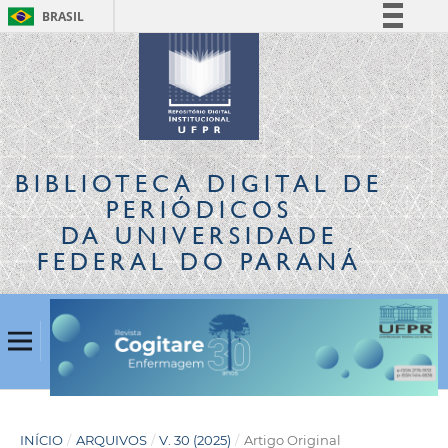
BRASIL
Simplifique!
Comunica BR
Participe
Acesso à informação
Legislação
BIBLIOTECA DIGITAL
DE
Canais
PERIÓDICOS
DA UNIVERSIDADE
FEDERAL DO PARANÁ
INÍCIO
/
ARQUIVOS
/
V. 30 (2025)
/
Artigo Original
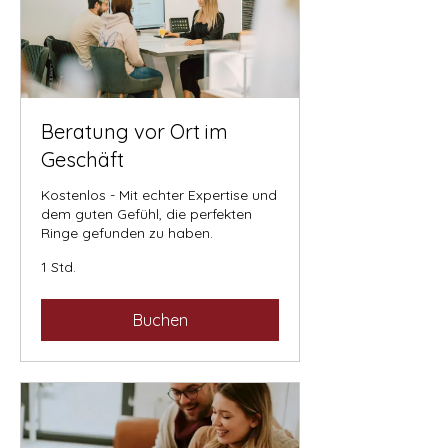
Beratung vor Ort im
Geschäft
Kostenlos - Mit echter Expertise und
dem guten Gefühl, die perfekten
Ringe gefunden zu haben.
1 Std.
Buchen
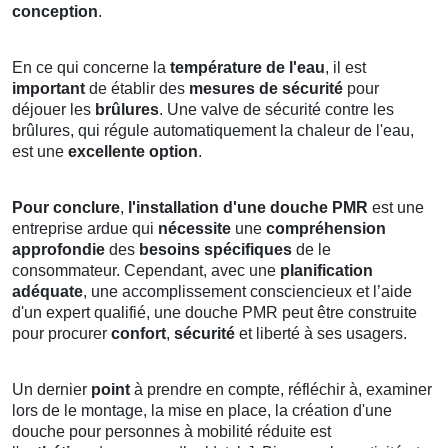
conception
.
En ce qui concerne la
température de l'eau
, il est
important
de établir des
mesures de sécurité
pour
déjouer les
brûlures
. Une valve de sécurité contre les
brûlures, qui régule automatiquement la chaleur de l'eau,
est une
excellente option
.
Pour conclure
,
l'installation d'une douche PMR
est une
entreprise ardue qui
nécessite
une
compréhension
approfondie
des
besoins spécifiques
de le
consommateur. Cependant, avec une
planification
adéquate
, une accomplissement consciencieux et l’aide
d'un expert qualifié, une douche PMR peut être construite
pour procurer
confort
,
sécurité
et liberté à ses usagers.
Un dernier
point
à prendre en compte, réfléchir à, examiner
lors de le montage, la mise en place, la création d'une
douche pour personnes à mobilité réduite est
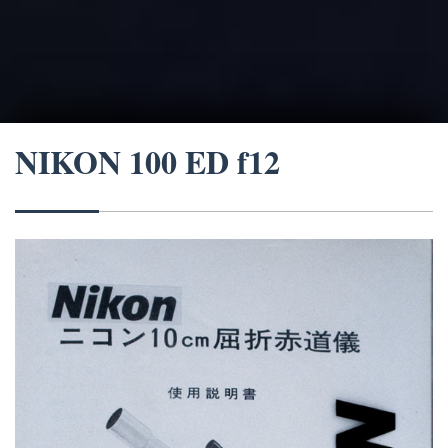
NIKON 100 ED f12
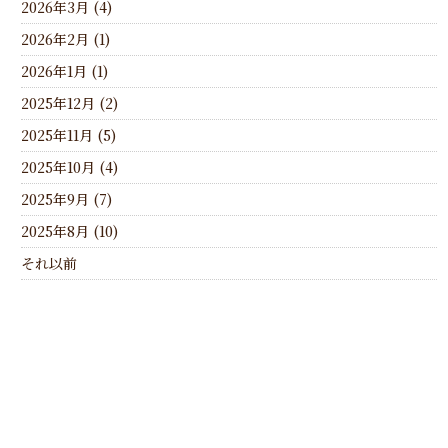
2026年3月 (4)
2026年2月 (1)
2026年1月 (1)
2025年12月 (2)
2025年11月 (5)
2025年10月 (4)
2025年9月 (7)
2025年8月 (10)
それ以前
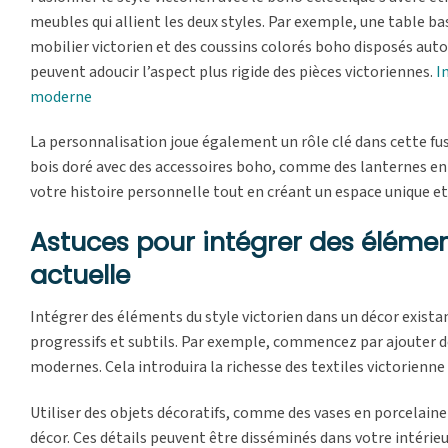
meubles qui allient les deux styles. Par exemple, une table ba
mobilier victorien et des coussins colorés boho disposés autou
peuvent adoucir l’aspect plus rigide des pièces victoriennes.
I
moderne
La personnalisation joue également un rôle clé dans cette fus
bois doré avec des accessoires boho, comme des lanternes en
votre histoire personnelle tout en créant un espace unique e
Astuces pour intégrer des élémen
actuelle
Intégrer des éléments du style victorien dans un décor exis
progressifs et subtils. Par exemple, commencez par ajouter de
modernes. Cela introduira la richesse des textiles victorien
Utiliser des objets décoratifs, comme des vases en porcelain
décor. Ces détails peuvent être disséminés dans votre intéri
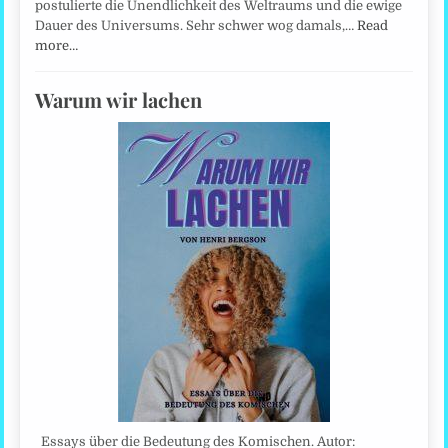
postulierte die Unendlichkeit des Weltraums und die ewige
Dauer des Universums. Sehr schwer wog damals,…
Read
more…
Warum wir lachen
Essays über die Bedeutung des Komischen. Autor:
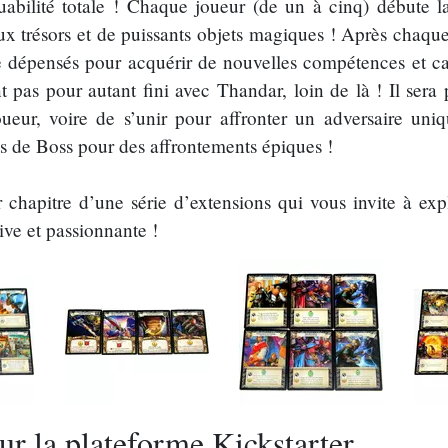
abilité totale ! Chaque joueur (de un à cinq) débute 
ux trésors et de puissants objets magiques ! Après chaque
e dépensés pour acquérir de nouvelles compétences et ca
t pas pour autant fini avec Thandar, loin de là ! Il sera
eur, voire de s’unir pour affronter un adversaire uni
 de Boss pour des affrontements épiques !
chapitre d’une série d’extensions qui vous invite à ex
ive et passionnante !
ur la plateforme Kickstarter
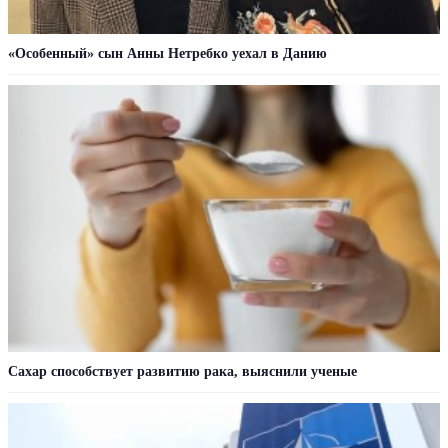
«Особенный» сын Анны Нетребко уехал в Данию
Сахар cпособствует развитию рака, выяснили ученые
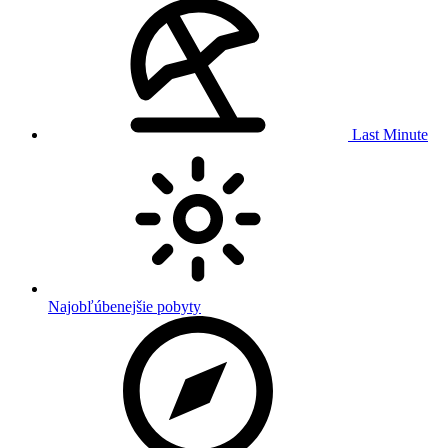
Last Minute
Najobľúbenejšie pobyty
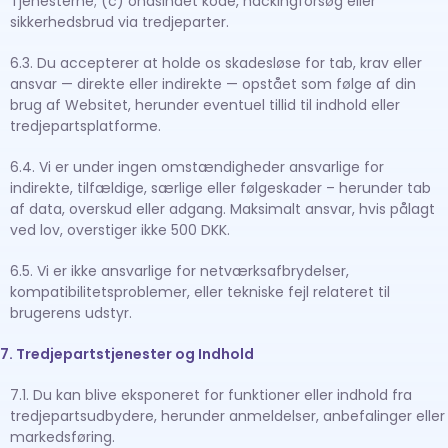
Tjenesterne; (c) ondsindet kode, hackingforsøg eller
sikkerhedsbrud via tredjeparter.
6.3. Du accepterer at holde os skadesløse for tab, krav eller
ansvar — direkte eller indirekte — opstået som følge af din
brug af Websitet, herunder eventuel tillid til indhold eller
tredjepartsplatforme.
6.4. Vi er under ingen omstændigheder ansvarlige for
indirekte, tilfældige, særlige eller følgeskader – herunder tab
af data, overskud eller adgang. Maksimalt ansvar, hvis pålagt
ved lov, overstiger ikke 500 DKK.
6.5. Vi er ikke ansvarlige for netværksafbrydelser,
kompatibilitetsproblemer, eller tekniske fejl relateret til
brugerens udstyr.
7. Tredjepartstjenester og Indhold
7.1. Du kan blive eksponeret for funktioner eller indhold fra
tredjepartsudbydere, herunder anmeldelser, anbefalinger eller
markedsføring.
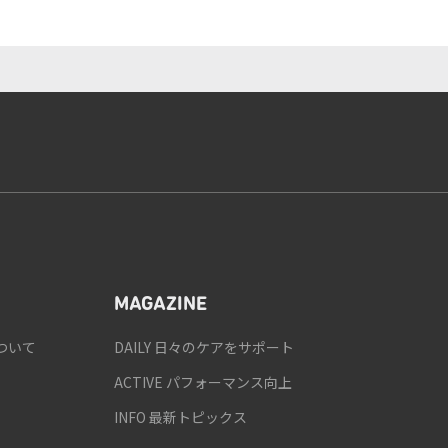
MAGAZINE
ついて
DAILY 日々のケアをサポート
ACTIVE パフォーマンス向上
INFO 最新トピックス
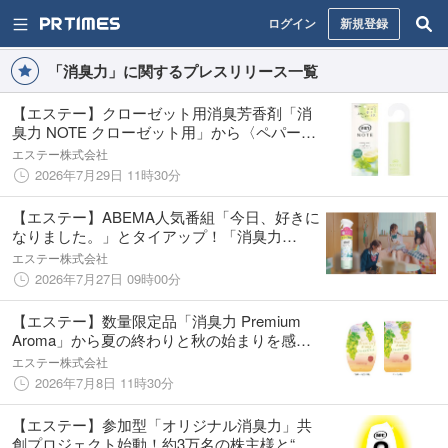
ログイン
新規登録
「消臭力」に関するプレスリリース一覧
【エステー】クローゼット用消臭芳香剤「消
臭力 NOTE クローゼット用」から〈ペパーミ
ント＆ベルガモット〉の香りを新発売
エステー株式会社
2026年7月29日 11時30分
【エステー】ABEMA人気番組「今日、好きに
なりました。」とタイアップ！「消臭力
NOTE 衣類用スプレー」の新WEB CMをスタ
エステー株式会社
ート
2026年7月27日 09時00分
【エステー】数量限定品「消臭力 Premium
Aroma」から夏の終わりと秋の始まりを感じ
る季節に、心ほどける〈シャルドネサンセッ
エステー株式会社
ト〉の香りを新発売
2026年7月8日 11時30分
【エステー】参加型「オリジナル消臭力」共
創プロジェクト始動！約3万名の株主様と“つ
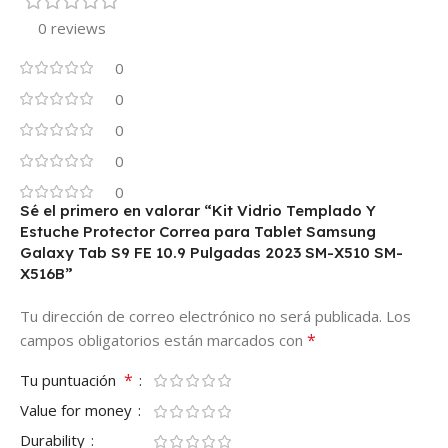
0 reviews
0
0
0
0
0
Sé el primero en valorar “Kit Vidrio Templado Y
Estuche Protector Correa para Tablet Samsung
Galaxy Tab S9 FE 10.9 Pulgadas 2023 SM-X510 SM-
X516B”
Tu dirección de correo electrónico no será publicada.
Los
*
campos obligatorios están marcados con
*
Tu puntuación
Value for money
Durability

++++++++++

§ **Assignment**:
Pick out every line in the entries that contains the string "peuvent", treating uppercase and lowercase letters as distinct, and copy each such line in full.

§ **Solution for this problem**:
peuvent adoucir l’aspect plus rigide des pièces victoriennes.
décor. Ces détails peuvent être disséminés dans votre intéri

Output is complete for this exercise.